The copy must run from the line containing "[261,455,286,465] APIs ->" through the final line of the records, both included, exactly as written. It should contain no pictures.

Data records:
▼▼▼

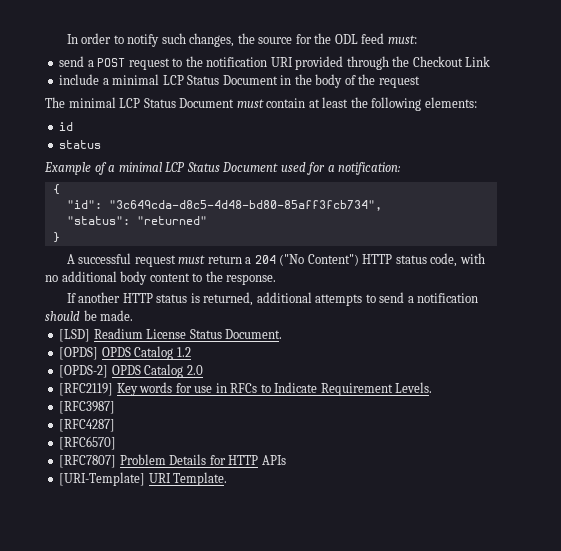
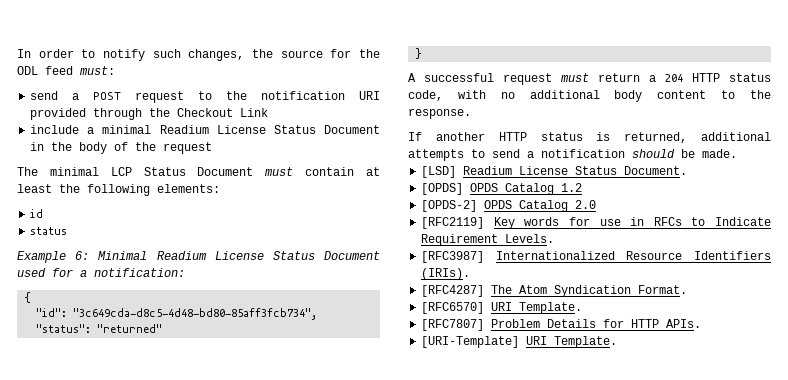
[162,75,184,85] LCP -> [159,125,266,134] Readium License
[94,162,186,175] of a minimal LCP -> [75,251,264,260] 6: Minimal Readium License
[279,254,359,266] ("No Content") -> (683, 78) none
[59,419,116,432] // [RFC4287] -> [495,251,771,260] [421,268,471,280] [421,285,688,297] Internationalized Resource Identifiers (IRIs). // [RFC4287] The Atom Syndication Format.
(117, 443) none -> [491,302,583,314] URI Template.
[261,455,286,465] APIs -> [666,319,702,328] APIs.

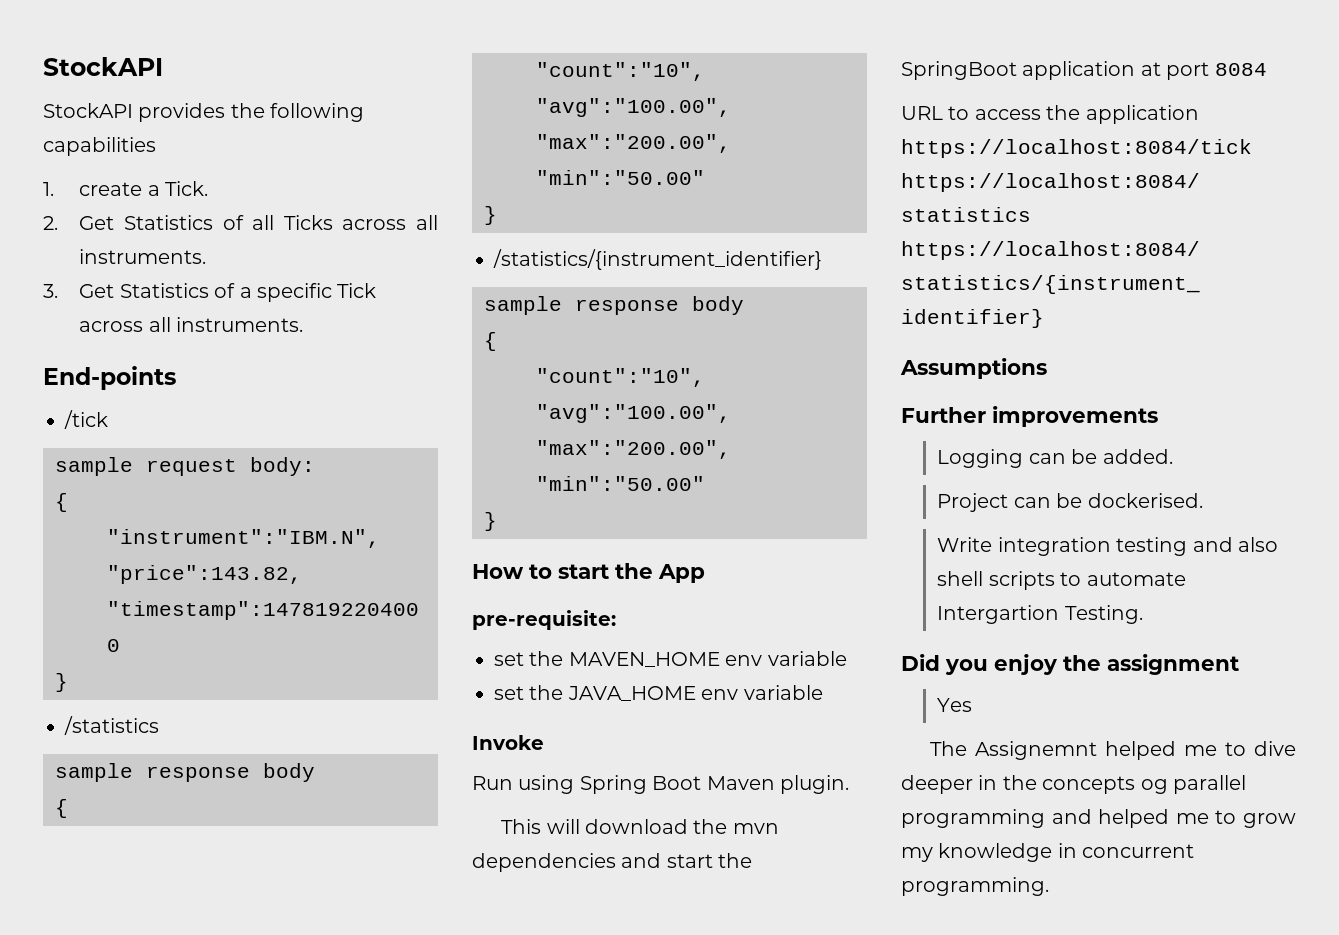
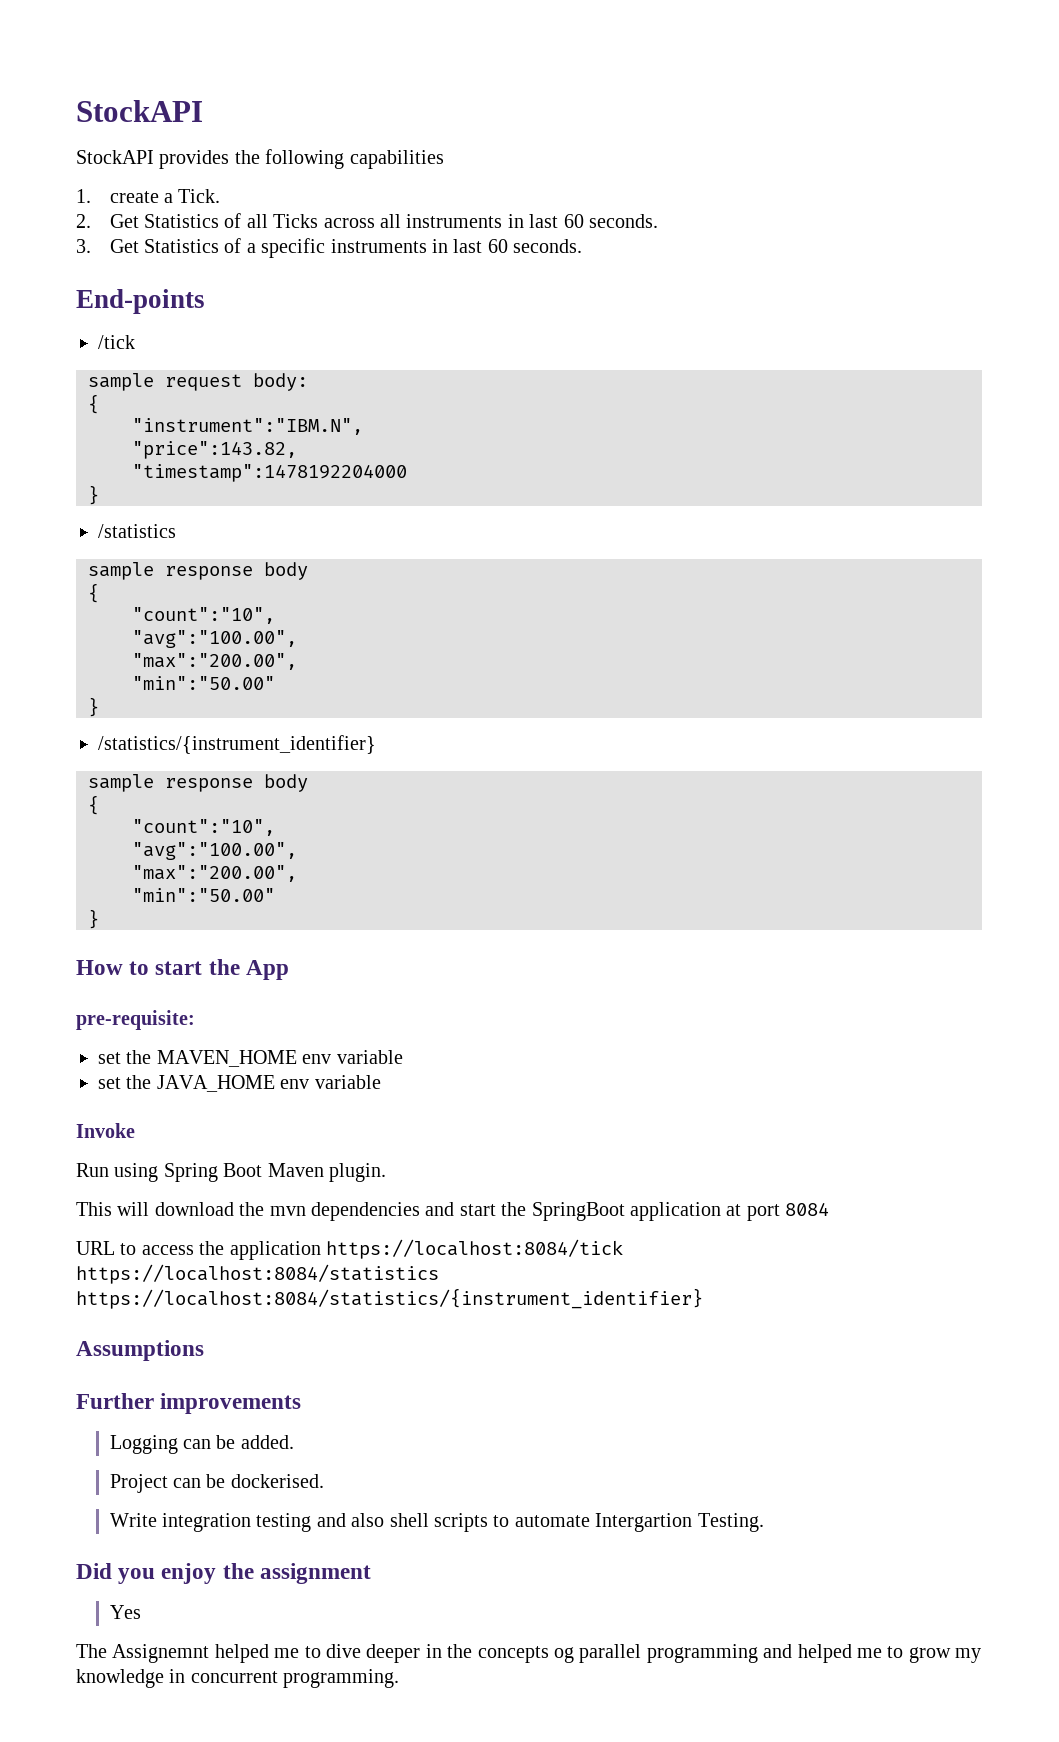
[79,249,207,264] instruments. -> [406,214,659,228] instruments in last 60 seconds.
[337,283,377,298] [79,317,304,332] Tick across all instruments. -> [330,239,583,253] instruments in last 60 seconds.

▲▲▲

=== Solution to this problem ===
[261,455,286,465] APIs -> [666,319,702,328] APIs.

[79,249,207,264] instruments. -> [406,214,659,228] instruments in last 60 seconds.
[337,283,377,298] [79,317,304,332] Tick across all instruments. -> [330,239,583,253] instruments in last 60 seconds.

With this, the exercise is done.